Wednesday, 3 December 2008

NT Use of the OT by Zondervan

In my recent book shopping quest, I managed to get hold of the recently released book by Zondervan, Three Views on the NT use of the OT, by Walter Kaiser, Darrell Bock and Peter Enns. I have already introduced this book in an earlier post where a fun quiz to test one's position is also highlighted.

Over the next few days, this book shall be my bed-time reading. I would be doing reviews as I go along. At the same time, it would also be a good to assess whether this book could profitably be used as one of the primary texts on a course that both my colleague, the Rabbi, and I would be thinking of offering sometime in 2010, The Use of OT in the NT.

9 comments:

Unknown said...

a bit surprised, you support the evangelical author's book very much.... haha, i think you are very evangelical NT scholar..

Florence said...

Great recommendation! I got the Commentary on the NT use of the OT by Beale & Carson, and was not aware of this three views monograph. :)

SATheologies said...

hahaha.. i think Kar Yong doesn't really care if anyone is 'evangelical' or not, though he is attending the Evangelical Free Church.

He is more like St. Paul who does not see boundary markers to distinguish the social status of God's people.

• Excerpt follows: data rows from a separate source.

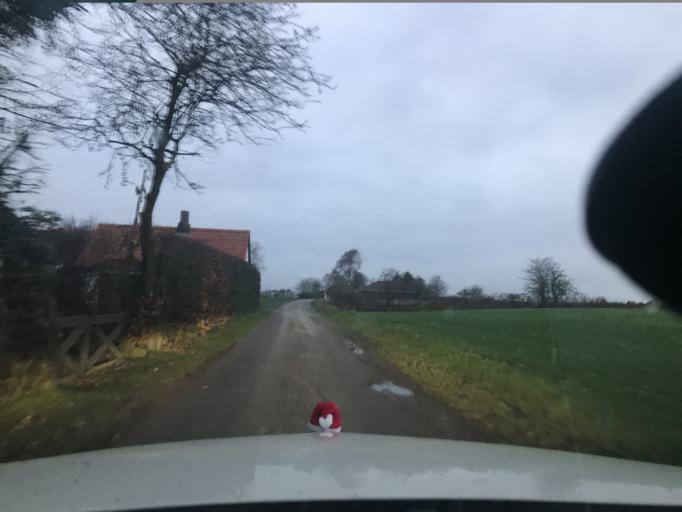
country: DK
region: South Denmark
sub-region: Sonderborg Kommune
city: Dybbol
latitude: 54.8472
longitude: 9.7438
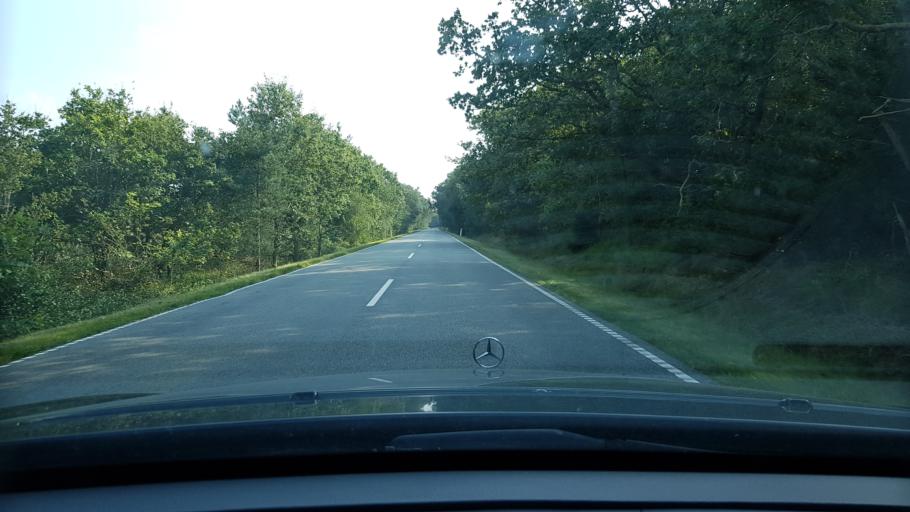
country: DK
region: North Denmark
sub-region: Alborg Kommune
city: Hals
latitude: 56.8598
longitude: 10.2629
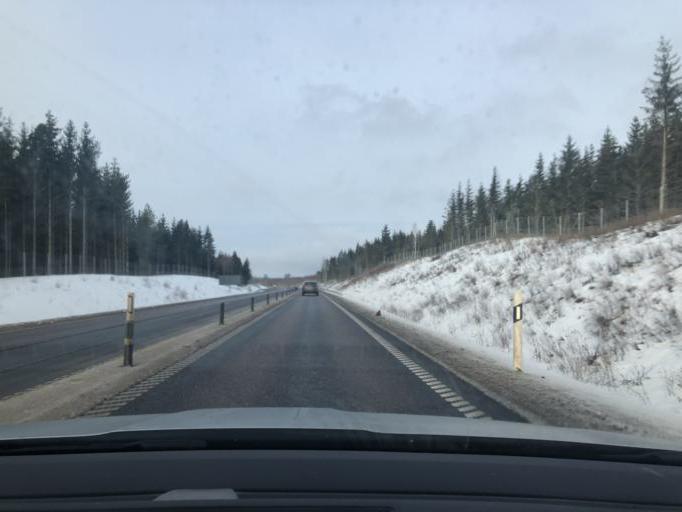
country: SE
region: OEstergoetland
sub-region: Motala Kommun
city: Borensberg
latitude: 58.5868
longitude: 15.1933
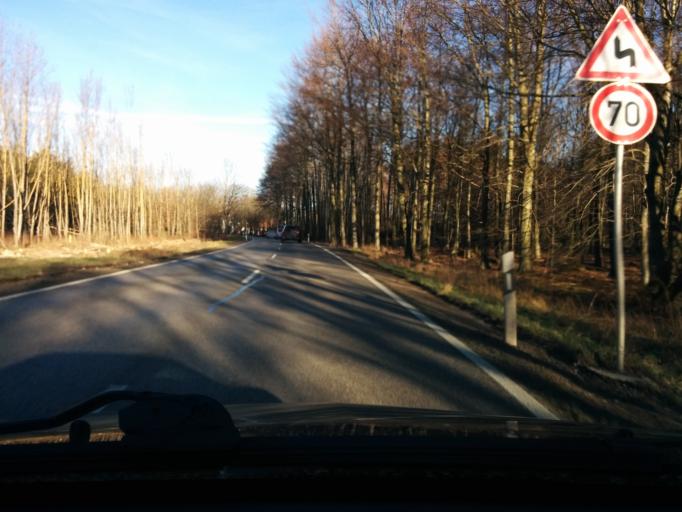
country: DE
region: Bavaria
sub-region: Upper Bavaria
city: Starnberg
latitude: 48.0286
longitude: 11.3059
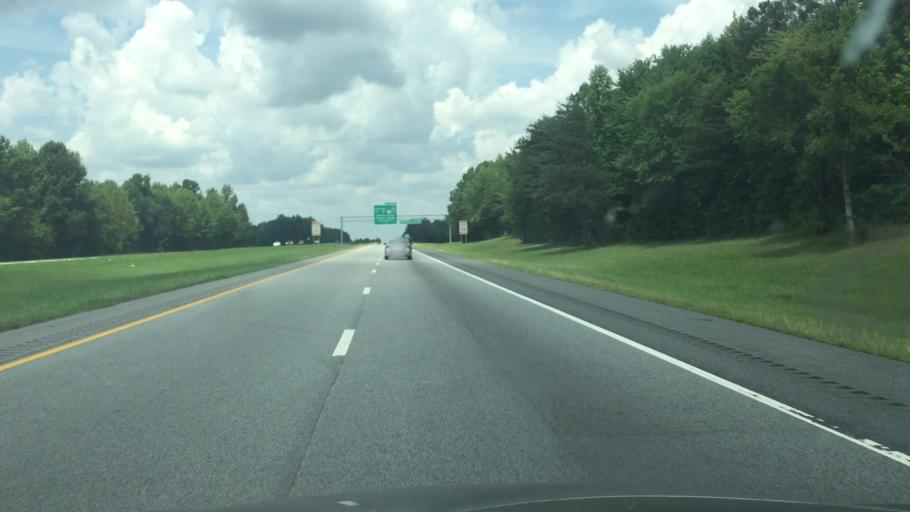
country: US
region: North Carolina
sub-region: Guilford County
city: Pleasant Garden
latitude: 35.9811
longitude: -79.8229
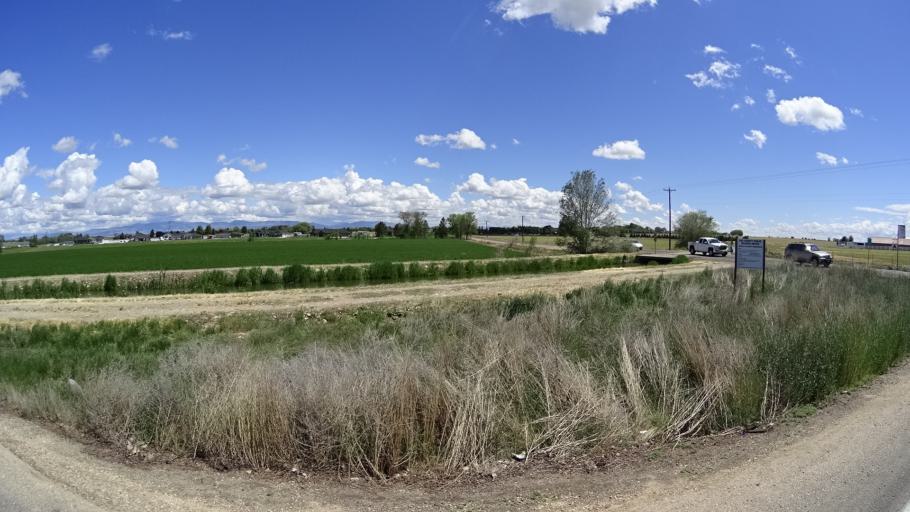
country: US
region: Idaho
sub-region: Ada County
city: Meridian
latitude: 43.5761
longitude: -116.4736
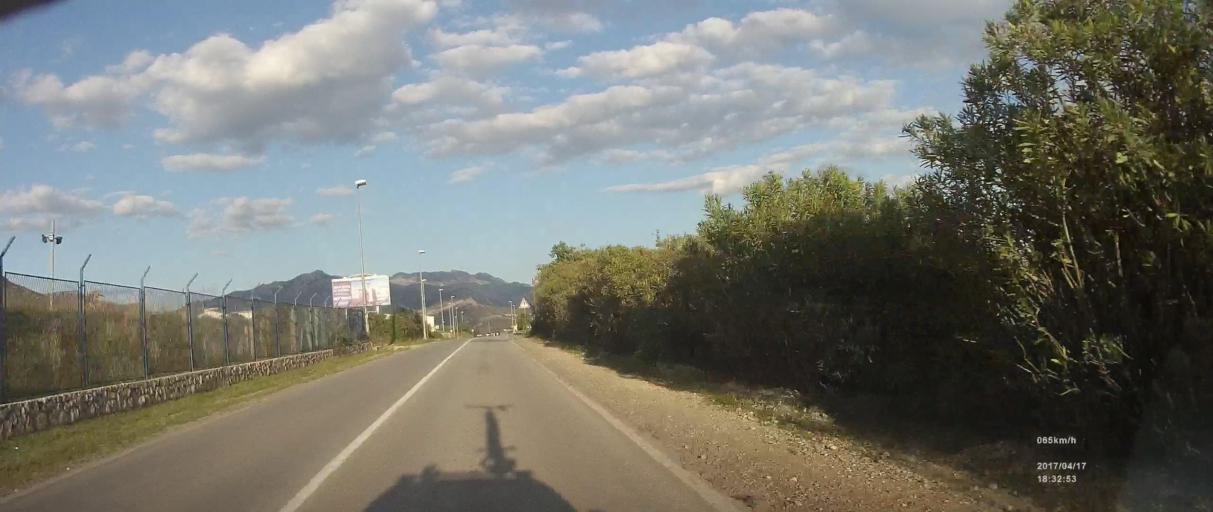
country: HR
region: Splitsko-Dalmatinska
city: Vranjic
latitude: 43.5413
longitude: 16.4518
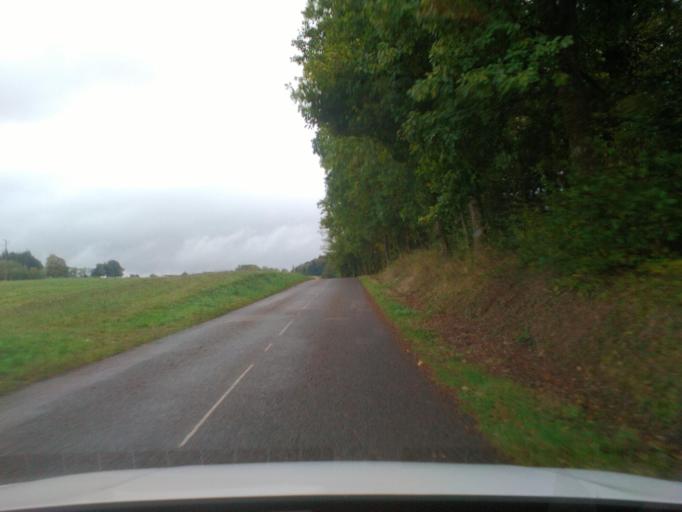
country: FR
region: Lorraine
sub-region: Departement des Vosges
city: Senones
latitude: 48.3668
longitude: 6.9641
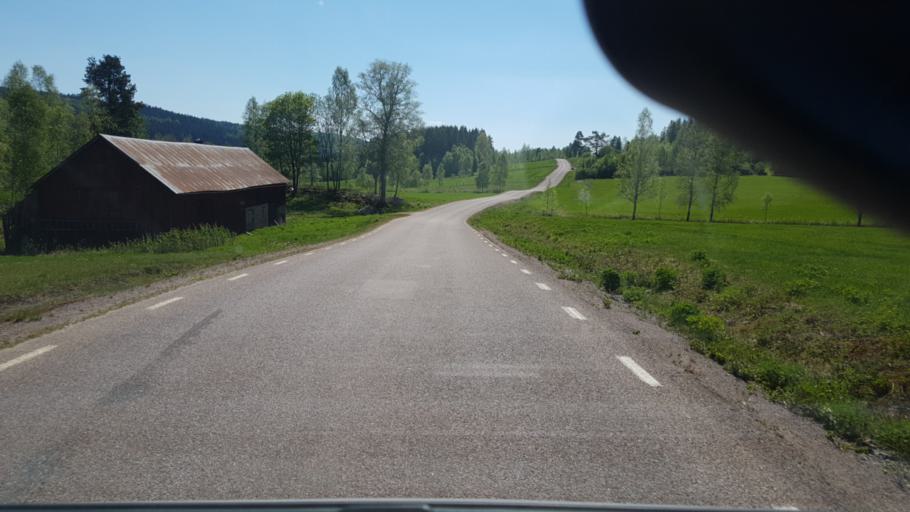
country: SE
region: Vaermland
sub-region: Arvika Kommun
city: Arvika
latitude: 59.7714
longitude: 12.8204
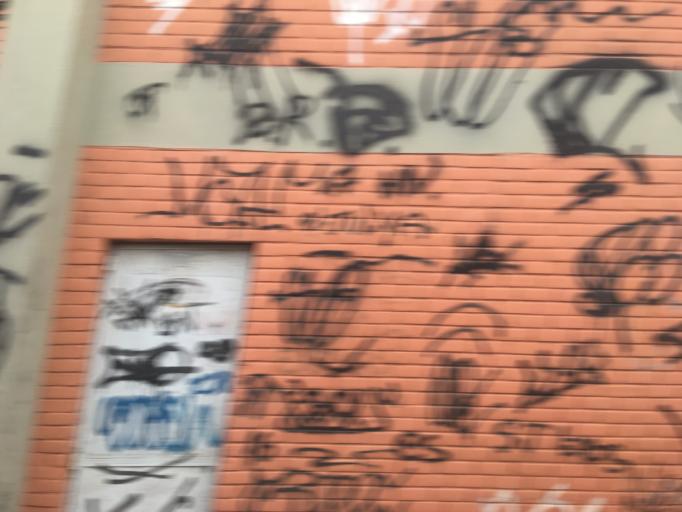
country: BR
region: Rio de Janeiro
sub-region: Rio De Janeiro
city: Rio de Janeiro
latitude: -22.9024
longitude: -43.2661
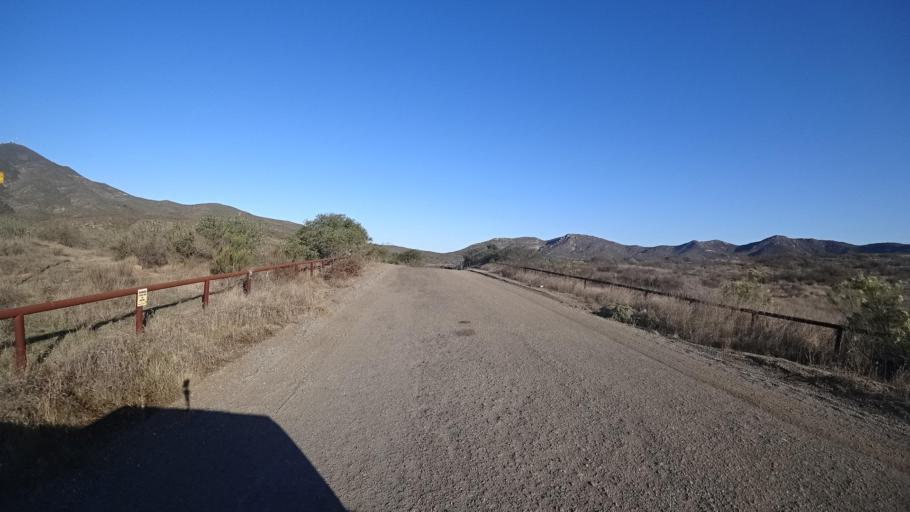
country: US
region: California
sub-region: San Diego County
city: Jamul
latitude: 32.6970
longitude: -116.9048
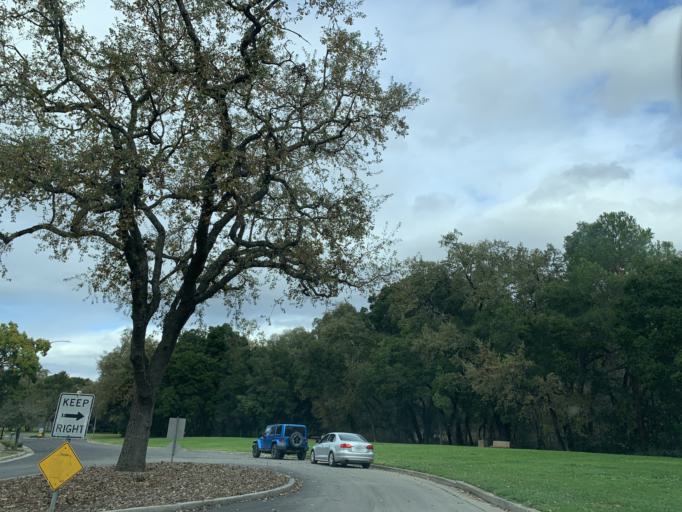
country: US
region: California
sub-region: Santa Clara County
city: Monte Sereno
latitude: 37.2573
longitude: -121.9803
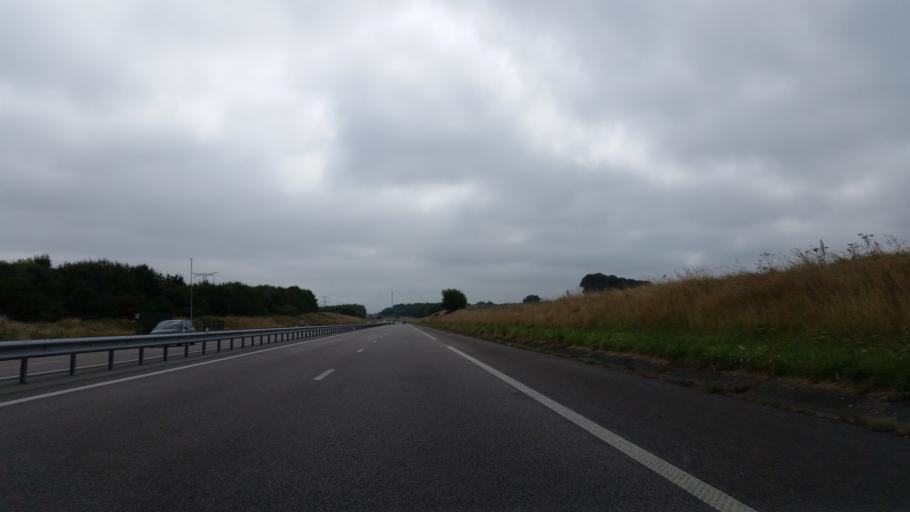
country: FR
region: Haute-Normandie
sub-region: Departement de la Seine-Maritime
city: Cleres
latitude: 49.6341
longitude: 1.1067
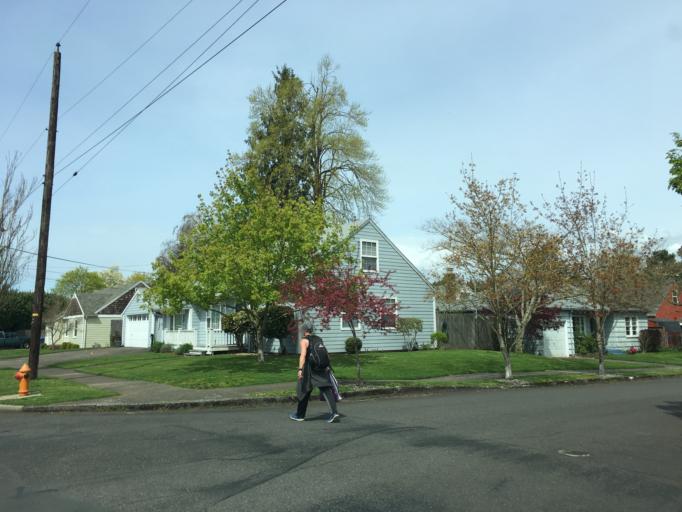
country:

I might be wrong though.

:)

Kar Yong said...

Dear Davinci,

I think Sze Zeng got it right - rather than labelling one as "evangelical" or "liberal", I would like to think that I am a biblical NT scholar, one who is very passionate about the Scripture and not just mere knowledge of the Sctiprue but also one who struggles to make sense of the content and message of Scripture, and to allow the Scripture to guide and transform not only me but the community I belong to as well.

As far as books are concerned, I would like my students to read widely too, whether an author is evangelical or not. I believe there is always something to learn from one another.

Kar Yong said...

Hi Florence,

The commentary by Beale and Carson will definately be a great companion for the planned course thata we are talking about.

Kar Yong said...

Hi Sze Zeng,

Gosh...you know me so well... haha

Unknown said...

crossing the boundary is courageous;
on the boundary is Tillich;
dont see the boundary is naive;
talking Barthian in church is idealistic;

haha, maaf lah..

Unknown said...

Hi KY,

I appreciate your aspiration as a NT scholar. Bravo!.

anyway, I am on the boundary....

SATheologies said...

hmm...the 'boundary' is a pseudo-problem to St. Paul as well as to Robert Jenson.

Tillich might be working like Nieburh and both got it incorrectly.

Barth had it right to push the boundary away altogether and bring in 'creation' and 'covenant'. Just as how St. Paul argued in Romans.